Schaffen die Sitten und die Moral dabei einen Rahmen, der das Zusammenleben erleichtert oder erschwert, fragt sich am Ende der Betrachtungen?

Weiß auch das nicht wirklich zu entscheiden, weil es, wie immer, Elemente von beidem hat. Sie erhöhen den dialektischen Reiz, was zumindest bei Katholiken sehr effektiv funktioniert aber mich aufgeklärten Atheisten mit protestantischem Hintergrund meist eher nervt. Gegen sie spricht, dass sie uns häufig völlig im bloßen Gehorsam gegenüber den Sitten von unserer Natur entfernen und wir diese mit jener verwechseln. Die Menschen tun nicht, was sie wollen, sondern was sie sollen und vergessen darüber, wozu sie eigentlich Lust haben, wie sich Lust natürlich anfühlt.

Die Sittengeschichte des Abendlandes ist eine gruselige voller Verbote und den Versuchen, diese zu umgehen, mit zahlreichen emotional verkrüppelten Wesen, die nicht mehr wissen, was sie möchten und wie sie genießen können.
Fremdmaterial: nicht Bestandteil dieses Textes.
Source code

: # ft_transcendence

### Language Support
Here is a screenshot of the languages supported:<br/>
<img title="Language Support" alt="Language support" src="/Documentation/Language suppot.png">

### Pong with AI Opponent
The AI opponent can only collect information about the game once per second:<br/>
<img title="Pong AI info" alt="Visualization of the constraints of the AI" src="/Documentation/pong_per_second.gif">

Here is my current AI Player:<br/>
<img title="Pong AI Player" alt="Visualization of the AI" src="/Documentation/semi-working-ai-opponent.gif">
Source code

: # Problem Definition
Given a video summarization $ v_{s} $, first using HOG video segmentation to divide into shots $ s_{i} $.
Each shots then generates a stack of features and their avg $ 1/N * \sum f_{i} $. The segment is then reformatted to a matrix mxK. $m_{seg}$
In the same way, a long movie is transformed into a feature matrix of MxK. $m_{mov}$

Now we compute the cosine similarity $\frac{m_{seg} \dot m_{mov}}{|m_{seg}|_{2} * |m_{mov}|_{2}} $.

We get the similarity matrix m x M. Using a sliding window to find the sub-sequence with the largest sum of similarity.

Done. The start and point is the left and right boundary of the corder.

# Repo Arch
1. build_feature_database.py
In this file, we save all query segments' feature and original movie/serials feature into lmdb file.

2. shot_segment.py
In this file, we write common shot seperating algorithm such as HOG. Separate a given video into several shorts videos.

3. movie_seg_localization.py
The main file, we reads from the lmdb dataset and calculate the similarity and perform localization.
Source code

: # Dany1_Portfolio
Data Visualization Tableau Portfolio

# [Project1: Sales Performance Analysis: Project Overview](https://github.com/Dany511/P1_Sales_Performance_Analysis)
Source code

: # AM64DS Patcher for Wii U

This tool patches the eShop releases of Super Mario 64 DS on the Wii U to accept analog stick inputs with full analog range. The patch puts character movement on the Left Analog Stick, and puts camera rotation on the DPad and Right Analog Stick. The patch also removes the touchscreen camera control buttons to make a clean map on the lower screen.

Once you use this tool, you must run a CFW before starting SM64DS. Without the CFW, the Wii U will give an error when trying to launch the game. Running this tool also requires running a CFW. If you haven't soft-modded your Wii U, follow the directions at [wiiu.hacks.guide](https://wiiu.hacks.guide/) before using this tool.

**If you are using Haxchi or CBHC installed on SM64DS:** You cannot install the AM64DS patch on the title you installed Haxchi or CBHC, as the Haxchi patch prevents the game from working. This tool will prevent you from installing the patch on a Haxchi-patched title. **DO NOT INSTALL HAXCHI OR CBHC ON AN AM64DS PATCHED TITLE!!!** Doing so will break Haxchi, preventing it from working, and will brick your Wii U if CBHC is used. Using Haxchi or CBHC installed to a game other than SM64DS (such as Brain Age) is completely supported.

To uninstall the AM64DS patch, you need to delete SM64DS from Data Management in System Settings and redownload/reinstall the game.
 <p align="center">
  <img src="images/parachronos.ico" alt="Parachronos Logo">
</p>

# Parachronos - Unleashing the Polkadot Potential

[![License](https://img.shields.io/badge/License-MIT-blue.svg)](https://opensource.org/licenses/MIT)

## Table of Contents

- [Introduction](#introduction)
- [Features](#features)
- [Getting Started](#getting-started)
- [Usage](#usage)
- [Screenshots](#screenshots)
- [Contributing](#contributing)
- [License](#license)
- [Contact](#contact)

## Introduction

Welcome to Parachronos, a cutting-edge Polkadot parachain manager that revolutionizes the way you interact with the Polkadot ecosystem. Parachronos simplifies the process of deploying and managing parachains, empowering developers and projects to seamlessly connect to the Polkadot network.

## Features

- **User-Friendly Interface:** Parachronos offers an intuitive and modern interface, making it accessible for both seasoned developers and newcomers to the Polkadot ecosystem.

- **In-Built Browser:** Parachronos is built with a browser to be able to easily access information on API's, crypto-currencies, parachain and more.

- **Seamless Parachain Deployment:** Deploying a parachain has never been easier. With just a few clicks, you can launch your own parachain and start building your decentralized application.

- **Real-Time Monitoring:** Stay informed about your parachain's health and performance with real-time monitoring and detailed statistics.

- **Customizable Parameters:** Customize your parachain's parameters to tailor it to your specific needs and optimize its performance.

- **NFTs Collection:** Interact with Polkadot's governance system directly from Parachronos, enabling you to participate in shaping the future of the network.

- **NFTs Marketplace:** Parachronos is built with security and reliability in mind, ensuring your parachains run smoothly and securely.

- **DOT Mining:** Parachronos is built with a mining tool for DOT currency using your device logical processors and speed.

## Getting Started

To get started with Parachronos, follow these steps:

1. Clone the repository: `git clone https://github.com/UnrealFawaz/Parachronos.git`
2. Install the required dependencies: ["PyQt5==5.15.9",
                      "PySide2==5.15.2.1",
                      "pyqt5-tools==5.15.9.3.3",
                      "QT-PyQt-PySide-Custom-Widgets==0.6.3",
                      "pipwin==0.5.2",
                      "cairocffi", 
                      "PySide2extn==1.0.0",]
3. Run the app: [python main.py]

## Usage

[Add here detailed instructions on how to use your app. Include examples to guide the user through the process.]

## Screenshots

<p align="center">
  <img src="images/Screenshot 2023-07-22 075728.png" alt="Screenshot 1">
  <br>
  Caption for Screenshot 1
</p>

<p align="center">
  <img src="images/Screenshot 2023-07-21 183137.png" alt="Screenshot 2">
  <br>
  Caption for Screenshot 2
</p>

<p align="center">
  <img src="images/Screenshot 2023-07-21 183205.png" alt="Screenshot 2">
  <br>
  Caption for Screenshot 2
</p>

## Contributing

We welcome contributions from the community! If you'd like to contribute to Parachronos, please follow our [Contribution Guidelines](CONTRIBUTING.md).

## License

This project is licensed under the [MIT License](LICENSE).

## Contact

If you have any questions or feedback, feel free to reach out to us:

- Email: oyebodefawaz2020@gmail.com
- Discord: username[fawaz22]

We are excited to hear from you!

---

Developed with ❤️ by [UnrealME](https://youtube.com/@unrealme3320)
Hier bräuchte es dringender einer Befreiung und Entstaatlichung aller Sexualität als einer neuen Moral. Viele Verbote und Regeln sind ein Witz geworden und erreichen das Gegenteil des erwünschten, weil sich die Zeit geändert hat.

Wer Sexualität für etwas privates hält, sollte es auch jedem überlassen, wie er damit umgeht - es muss da nichts immer falsch oder richtig sein, solange alle Beteiligten, wissen, was sie tun und es so wollen. Alle Sitten und jede Moral sind dabei meist nur ein absurder Spiegel der Versuche, die Welt zu ordnen.